Although he took “responsibility” for the structure of the student loan system set up in 2004 he said it had now been distorted by the greed of successive governments and university vice-chancellors.

“It is a morality tale of opportunism and greed on the part of vice-chancellors, and one thing leading to another, in a typically unplanned British way, on the part of successive governments”, he said.

He said the creep towards high fees started in the 1980s when “in an act of semi-privatisation” Margaret Thatcher lifted the cap on fees charged to international students.

After £1,000 a year upfront tuition fees for students were introduced in 1998, Lord Adonis said vice-chancellors started to agitate for more money.

This lead to the the introduction of the student fees system when students take out loans for tuition fees and pay them off through the PAYE system when they begin earning over a certain amount.

The cap was set at £3,000 by the Blair government, with the intention that fees would vary between institution and course, and subsequently raised to £9,000 per year by the Coalition government in 2010.

Lord Adonis, who now sits as a crossbencher in the House of Lords, said he had proposed a tiered payment scheme based on the Australian model where students pay for part of their course on a sliding scheme to reflect cost and benefit – but repayments are made only after graduation through the tax system with no interest.
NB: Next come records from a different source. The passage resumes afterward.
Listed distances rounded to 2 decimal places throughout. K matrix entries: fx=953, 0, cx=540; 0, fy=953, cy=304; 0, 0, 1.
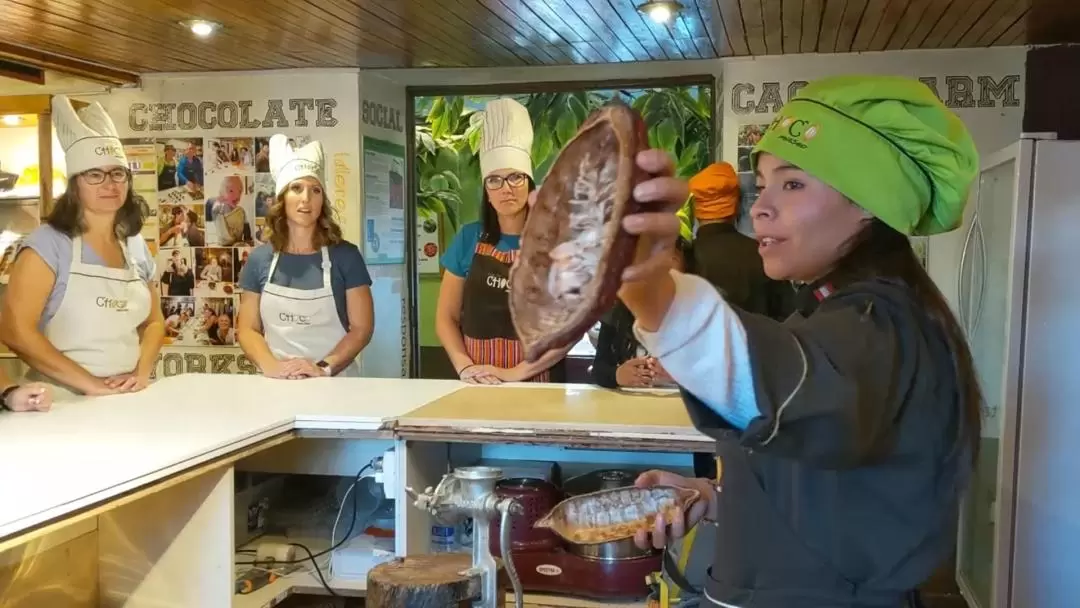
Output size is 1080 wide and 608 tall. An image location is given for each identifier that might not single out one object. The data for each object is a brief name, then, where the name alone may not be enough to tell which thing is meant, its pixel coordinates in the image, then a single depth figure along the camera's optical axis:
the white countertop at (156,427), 1.42
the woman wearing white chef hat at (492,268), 2.64
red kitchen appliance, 2.08
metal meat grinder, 1.25
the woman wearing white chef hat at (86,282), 2.31
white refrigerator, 2.83
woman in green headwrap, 0.73
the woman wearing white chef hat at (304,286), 2.92
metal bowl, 2.08
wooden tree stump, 1.31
He denounced the Conservatives for accusing Jeremy Corbyn of offering to abolish tuition fees to “bribe” younger voters when he said they had been doing the same with the “triple lock” on pensions.
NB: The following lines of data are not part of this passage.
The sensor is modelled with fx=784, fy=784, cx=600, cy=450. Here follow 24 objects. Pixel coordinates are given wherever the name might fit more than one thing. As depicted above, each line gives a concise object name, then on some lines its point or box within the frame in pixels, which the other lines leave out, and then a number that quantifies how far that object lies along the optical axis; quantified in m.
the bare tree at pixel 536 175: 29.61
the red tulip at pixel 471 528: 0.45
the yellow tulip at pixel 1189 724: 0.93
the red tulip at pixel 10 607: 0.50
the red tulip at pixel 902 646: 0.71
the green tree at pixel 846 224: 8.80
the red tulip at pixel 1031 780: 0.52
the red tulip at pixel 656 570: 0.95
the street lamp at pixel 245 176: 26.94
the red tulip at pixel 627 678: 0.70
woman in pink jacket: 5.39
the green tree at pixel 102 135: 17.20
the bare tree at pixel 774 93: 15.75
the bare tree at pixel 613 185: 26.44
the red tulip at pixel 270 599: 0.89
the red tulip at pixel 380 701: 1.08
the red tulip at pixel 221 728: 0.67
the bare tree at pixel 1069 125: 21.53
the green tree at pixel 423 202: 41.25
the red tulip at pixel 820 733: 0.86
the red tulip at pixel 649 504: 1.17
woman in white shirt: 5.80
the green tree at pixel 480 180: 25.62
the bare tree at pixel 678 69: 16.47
He also attacked university vice-chancellors for “congratulating themselves on their supposed entrepreneurial success, they increased their own pay and perks as fast as they increased tuition fees”.

He said they “are now 'earning' salaries of £275,000 on average and in some cases over £400,000.”
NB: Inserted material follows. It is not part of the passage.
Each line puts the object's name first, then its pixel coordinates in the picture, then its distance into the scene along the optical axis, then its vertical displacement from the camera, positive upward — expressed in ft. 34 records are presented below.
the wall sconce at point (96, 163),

“Not only students, but lecturers, look at this with disgust”, he added.

Lord Adonis said he has asked the Competition and Markets Authority to investigate the fees cartel and hopes “they break it up”.

He said popular pressure would lead to a cut in tuition fees in the next few years and "the next generation of students and graduates will be spared crippling debts, and the cause of social mobility and fairness will prosper again".